Maruz kaldığı işkenceye karşı kentte bulunan hukuk örgütlerine hukuki destek başvurusunda bulunacağını ve söz konusu kişiler hakkında savcılığa suç duyurusunda bulunacağını belirten Çelik, “Bundan sonra gereken neyse yapacağım. Bana işkence edenlerin bulunup, hak ettikleri cezayı almaları için elimden geleni yapacağım. Kimseden korkmuyorum. İşkence cezasız kalmamalı” dedi.
“SORUMLU DEVLETTİR”
Karaköprü’ye bağlı Mircan kırsal mahallesinde tarım ile uğraşan Çelik’in babası Cengiz Çelik (52) de şikâyetçi olacaklarını belirterek, şunları söyledi: “İki gün önce gelinim gece saatlerinde beni aradı ve oğlumun darp edildiğini söyledi.

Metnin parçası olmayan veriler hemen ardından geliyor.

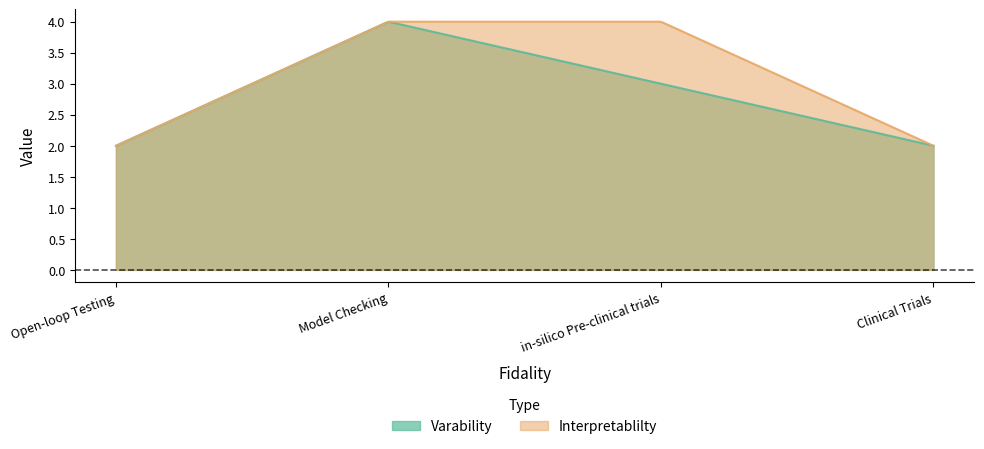

Read the Varability value at Model Checking.

4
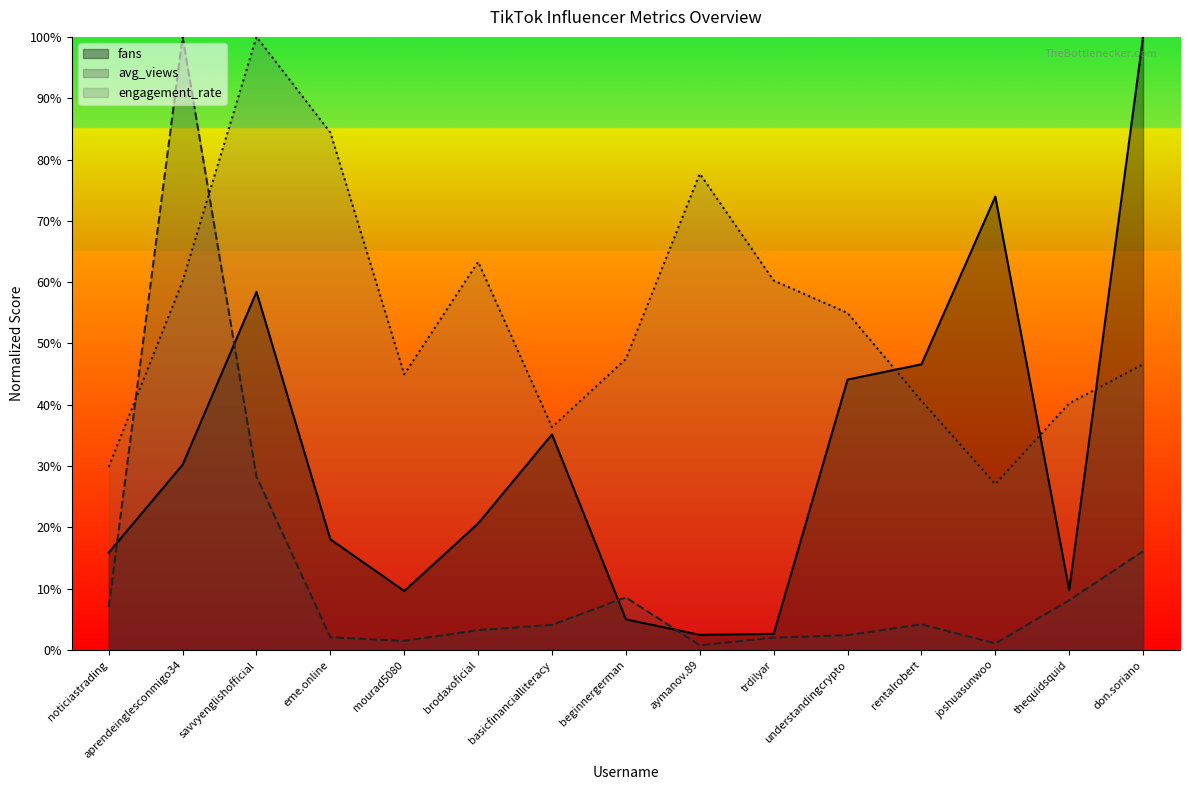

After their last crossing, which series has the higher values: fans or avg_views?

fans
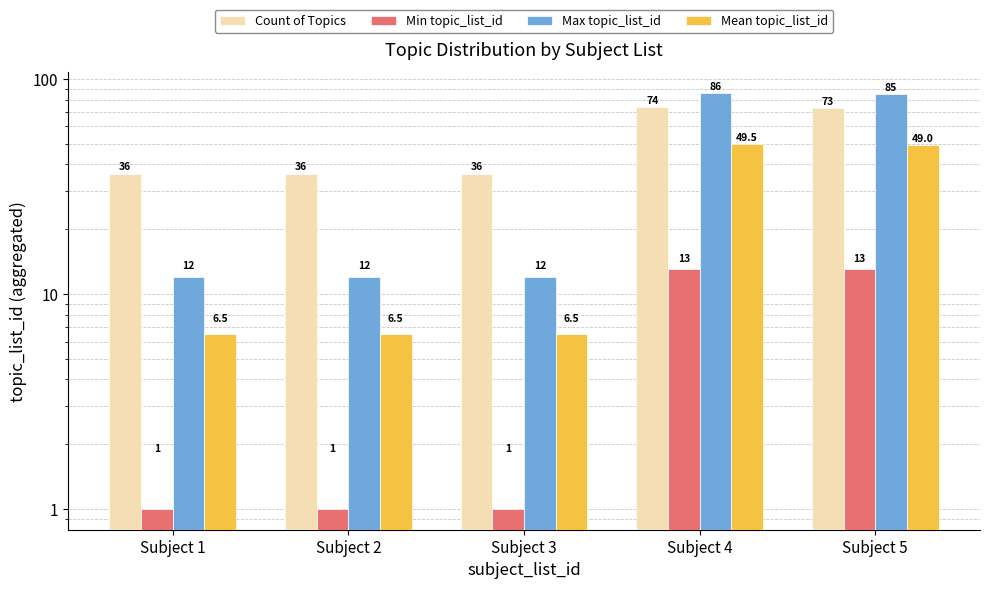

How many values in the Min topic_list_id series exceed 1?

2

Bende aynı saatte Riha’ya geldim. Dün hastaneye beraber gittik ve darp raporu aldık. Şehitlik Polis Karakolu’na gittik ve yardımcı olmadılar. TEM ile uğraşamayacaklarını, kendilerini aştığını söylediler. Karaköprü Polis Karakolu’na da gittik aynı cevabı aldık. Benim oğlumun başına bir şey gelirse, sorumlusu devlettir, Urfa Valisi’dir. Gereken her yere başvuru yapacağız. Mahkemeye gideceğiz. Suç duyurusunda bulunacağız. Elimizden ne gelirse yapacağız, peşini bırakmayacağız.”
İşkenceye maruz bırakılan Çelik, İnsan Hakları Derneği (İHD) ve Özgürlük İçin Hukukçular Derneği (ÖHD) Urfa şubelerine başvurarak hukuki destek talebinde bulundu. Çelik, ayrıca bugün Urfa Adliyesi’ne giderek, söz konusu kişiler hakkında savcılığa suç duyurusunda bulunacak.